Extracted page text data
■ ■ ■ ■

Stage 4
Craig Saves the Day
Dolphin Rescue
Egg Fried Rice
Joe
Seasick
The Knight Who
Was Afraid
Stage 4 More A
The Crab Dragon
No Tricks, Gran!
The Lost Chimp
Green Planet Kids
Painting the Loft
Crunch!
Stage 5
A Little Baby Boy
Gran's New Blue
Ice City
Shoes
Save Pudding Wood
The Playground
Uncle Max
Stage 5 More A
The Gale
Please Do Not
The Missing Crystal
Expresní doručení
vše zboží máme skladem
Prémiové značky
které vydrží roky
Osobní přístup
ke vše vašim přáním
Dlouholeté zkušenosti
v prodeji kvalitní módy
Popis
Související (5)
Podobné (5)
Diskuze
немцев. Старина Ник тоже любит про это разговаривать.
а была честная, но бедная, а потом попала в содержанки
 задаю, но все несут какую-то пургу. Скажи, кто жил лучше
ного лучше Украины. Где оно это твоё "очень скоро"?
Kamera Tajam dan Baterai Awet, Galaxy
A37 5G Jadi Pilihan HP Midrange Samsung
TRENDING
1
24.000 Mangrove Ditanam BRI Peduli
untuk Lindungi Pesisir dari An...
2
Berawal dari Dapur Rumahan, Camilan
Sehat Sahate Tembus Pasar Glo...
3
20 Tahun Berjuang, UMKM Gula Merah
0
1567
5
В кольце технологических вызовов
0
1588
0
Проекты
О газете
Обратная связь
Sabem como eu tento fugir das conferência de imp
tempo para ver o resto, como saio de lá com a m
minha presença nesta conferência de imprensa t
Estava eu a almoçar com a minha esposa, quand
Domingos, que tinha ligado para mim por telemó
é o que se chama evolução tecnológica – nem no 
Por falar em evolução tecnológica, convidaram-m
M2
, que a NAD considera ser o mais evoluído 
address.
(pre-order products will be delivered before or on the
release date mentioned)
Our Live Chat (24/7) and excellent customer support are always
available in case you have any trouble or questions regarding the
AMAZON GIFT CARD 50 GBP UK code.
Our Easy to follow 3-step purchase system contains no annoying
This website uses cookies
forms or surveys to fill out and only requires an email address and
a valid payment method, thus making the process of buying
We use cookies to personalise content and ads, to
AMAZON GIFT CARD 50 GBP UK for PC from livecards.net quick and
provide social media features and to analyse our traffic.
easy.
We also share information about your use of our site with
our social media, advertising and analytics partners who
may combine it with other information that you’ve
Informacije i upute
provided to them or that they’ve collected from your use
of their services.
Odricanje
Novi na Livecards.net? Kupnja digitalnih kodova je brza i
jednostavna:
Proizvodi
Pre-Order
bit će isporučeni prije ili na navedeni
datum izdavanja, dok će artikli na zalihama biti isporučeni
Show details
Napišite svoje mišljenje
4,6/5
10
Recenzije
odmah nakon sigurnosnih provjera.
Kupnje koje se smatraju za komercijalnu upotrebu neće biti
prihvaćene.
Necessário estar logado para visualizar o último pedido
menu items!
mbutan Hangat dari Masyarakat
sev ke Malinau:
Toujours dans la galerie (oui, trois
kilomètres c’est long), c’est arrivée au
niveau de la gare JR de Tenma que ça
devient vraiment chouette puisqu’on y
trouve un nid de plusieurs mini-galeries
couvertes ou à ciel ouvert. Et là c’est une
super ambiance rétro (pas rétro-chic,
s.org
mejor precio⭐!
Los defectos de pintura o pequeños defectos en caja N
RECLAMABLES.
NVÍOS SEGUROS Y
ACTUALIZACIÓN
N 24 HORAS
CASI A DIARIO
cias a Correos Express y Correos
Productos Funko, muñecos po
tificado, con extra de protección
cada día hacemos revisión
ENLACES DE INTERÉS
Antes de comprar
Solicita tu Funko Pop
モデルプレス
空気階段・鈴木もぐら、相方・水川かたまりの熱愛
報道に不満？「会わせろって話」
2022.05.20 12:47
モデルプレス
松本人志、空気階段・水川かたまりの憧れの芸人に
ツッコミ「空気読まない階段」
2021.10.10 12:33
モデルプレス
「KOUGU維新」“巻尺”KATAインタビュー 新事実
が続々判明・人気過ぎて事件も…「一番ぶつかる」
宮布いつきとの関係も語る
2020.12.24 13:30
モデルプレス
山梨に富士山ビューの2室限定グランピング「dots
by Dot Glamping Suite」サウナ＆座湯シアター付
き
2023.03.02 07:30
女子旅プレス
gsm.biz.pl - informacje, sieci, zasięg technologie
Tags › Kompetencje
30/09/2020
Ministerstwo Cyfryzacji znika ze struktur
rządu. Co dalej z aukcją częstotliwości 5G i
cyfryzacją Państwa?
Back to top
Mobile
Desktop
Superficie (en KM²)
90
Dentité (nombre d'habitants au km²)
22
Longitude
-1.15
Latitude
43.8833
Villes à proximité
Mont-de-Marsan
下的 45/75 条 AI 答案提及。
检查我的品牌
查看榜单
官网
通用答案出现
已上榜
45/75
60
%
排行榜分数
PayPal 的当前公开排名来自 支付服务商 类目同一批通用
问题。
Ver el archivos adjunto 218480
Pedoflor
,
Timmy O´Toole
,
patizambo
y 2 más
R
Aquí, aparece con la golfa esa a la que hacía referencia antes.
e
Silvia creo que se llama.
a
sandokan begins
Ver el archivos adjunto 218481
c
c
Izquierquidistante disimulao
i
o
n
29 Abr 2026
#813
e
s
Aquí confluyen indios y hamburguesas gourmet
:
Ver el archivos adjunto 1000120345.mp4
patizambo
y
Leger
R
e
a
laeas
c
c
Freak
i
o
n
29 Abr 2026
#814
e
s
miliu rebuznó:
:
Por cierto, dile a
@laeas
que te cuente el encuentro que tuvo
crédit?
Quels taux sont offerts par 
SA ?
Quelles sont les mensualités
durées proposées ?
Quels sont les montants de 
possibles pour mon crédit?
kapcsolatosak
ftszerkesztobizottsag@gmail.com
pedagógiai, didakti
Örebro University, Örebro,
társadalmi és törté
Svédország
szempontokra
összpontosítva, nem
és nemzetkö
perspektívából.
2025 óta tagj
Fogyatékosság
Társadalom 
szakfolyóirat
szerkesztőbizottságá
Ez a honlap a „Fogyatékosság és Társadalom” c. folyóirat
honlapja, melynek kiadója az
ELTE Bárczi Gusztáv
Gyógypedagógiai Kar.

■ ■ ■ ■

*Task details*
Every line from the line containing "The Lost Chimp" through the line containing "Prémiové značky" in the records above must be retyped exactly. Leave out the rest.

*Task response*
The Lost Chimp
Green Planet Kids
Painting the Loft
Crunch!
Stage 5
A Little Baby Boy
Gran's New Blue
Ice City
Shoes
Save Pudding Wood
The Playground
Uncle Max
Stage 5 More A
The Gale
Please Do Not
The Missing Crystal
Expresní doručení
vše zboží máme skladem
Prémiové značky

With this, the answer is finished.